Prompt: Transcribe every row below word for word, leaving out the pictures.

Raw data:
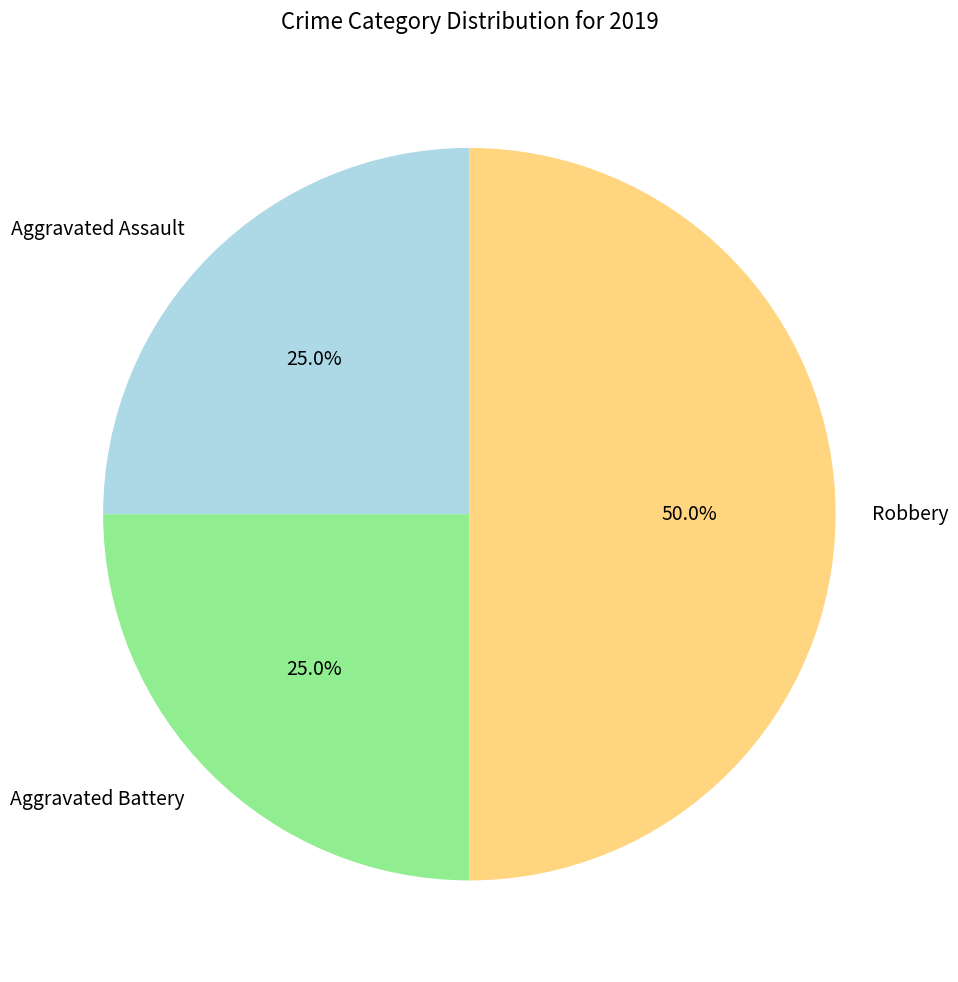

To the nearest percent, what is the difference between the largest and smallest slice percentages?

25%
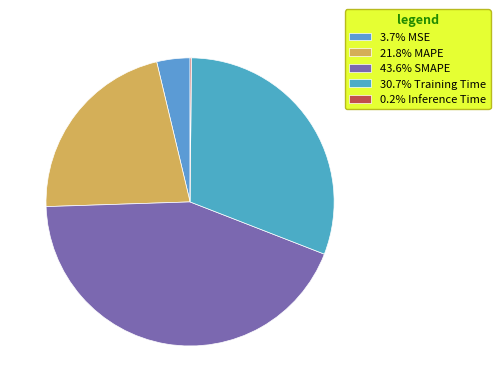

Rank the categories by value from lowest to highest.

Inference Time, MSE, MAPE, Training Time, SMAPE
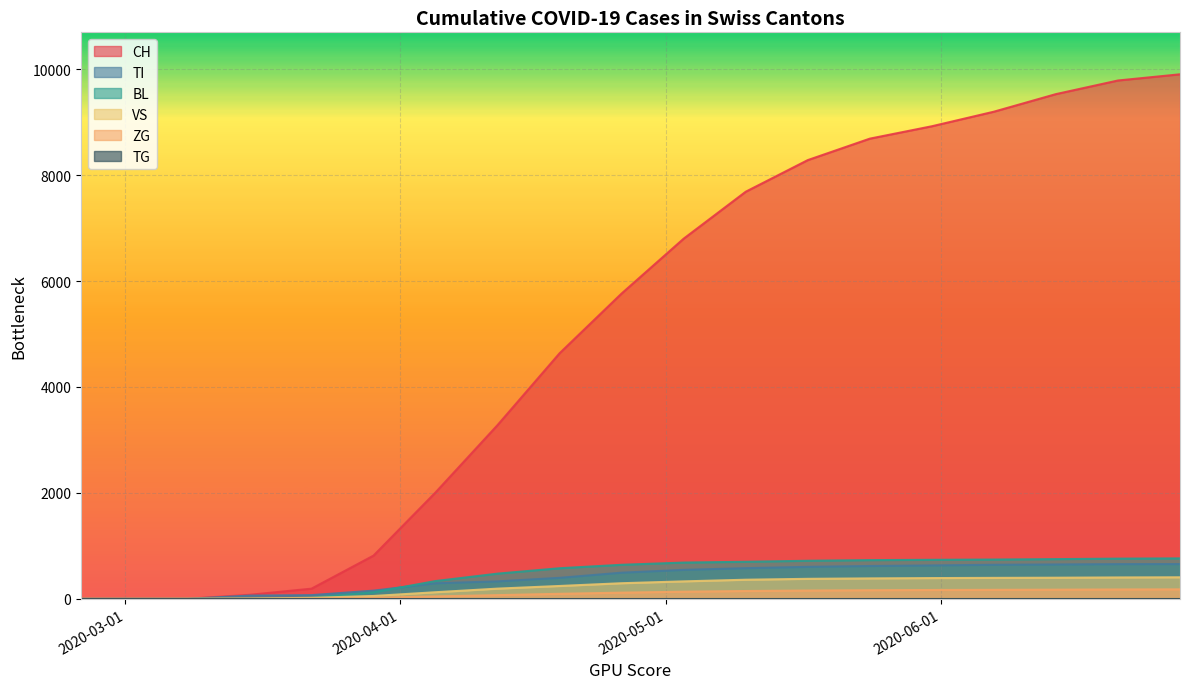

Which series has the widest spread of values?

CH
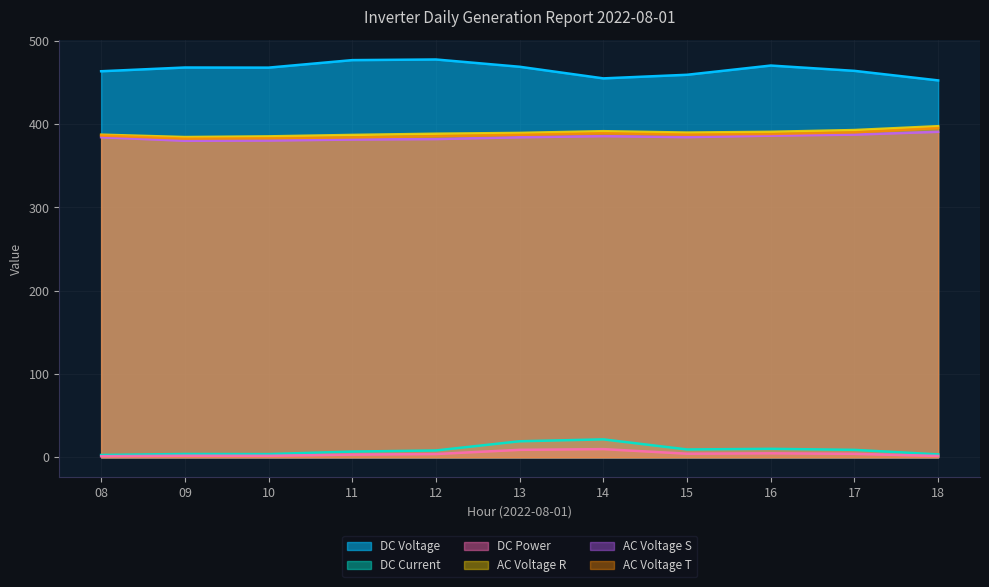

Is the value of AC Voltage T at 17 greater than the value of AC Voltage S at 16?

Yes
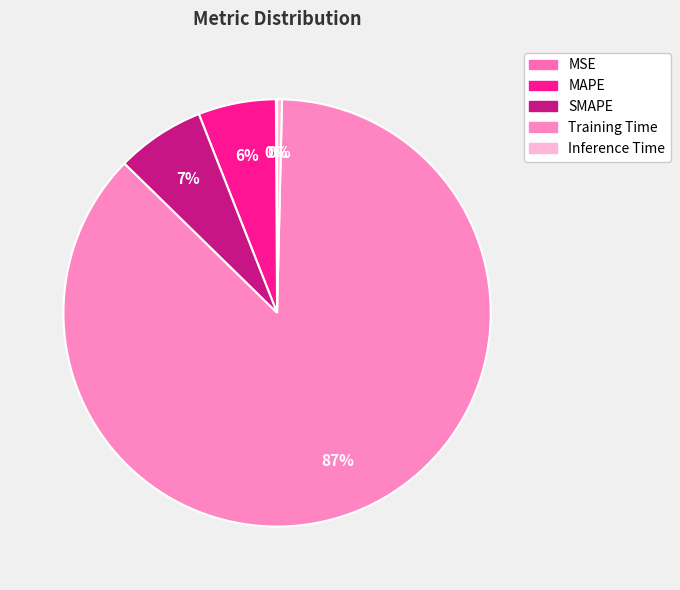

To the nearest percent, what is the difference between the largest and smallest slice percentages?

87%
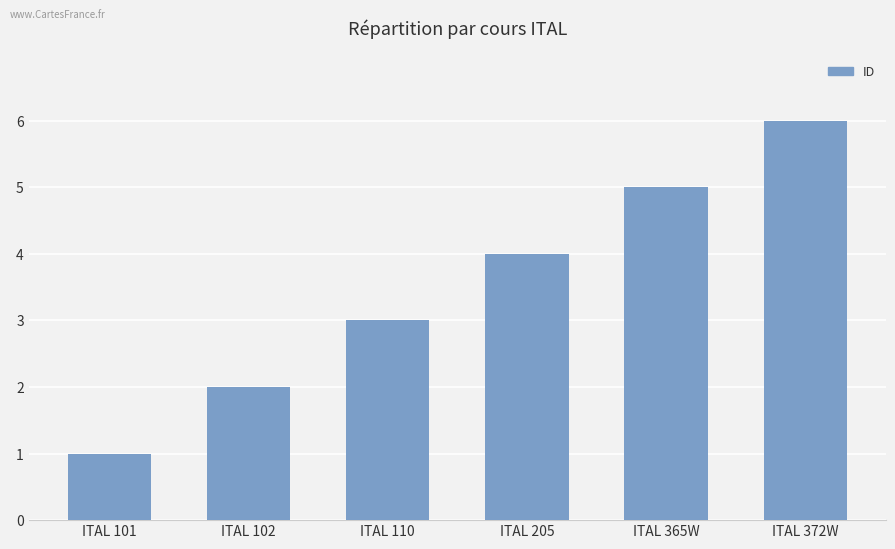

What is the label of the 4th bar from the left?

ITAL 205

Solution for this task:
To the nearest percent, what is the difference between the largest and smallest slice percentages?

25%

Rank the categories by value from lowest to highest.

Inference Time, MSE, MAPE, Training Time, SMAPE

Which series has the widest spread of values?

CH

Is the value of AC Voltage T at 17 greater than the value of AC Voltage S at 16?

Yes

To the nearest percent, what is the difference between the largest and smallest slice percentages?

87%

What is the label of the 4th bar from the left?

ITAL 205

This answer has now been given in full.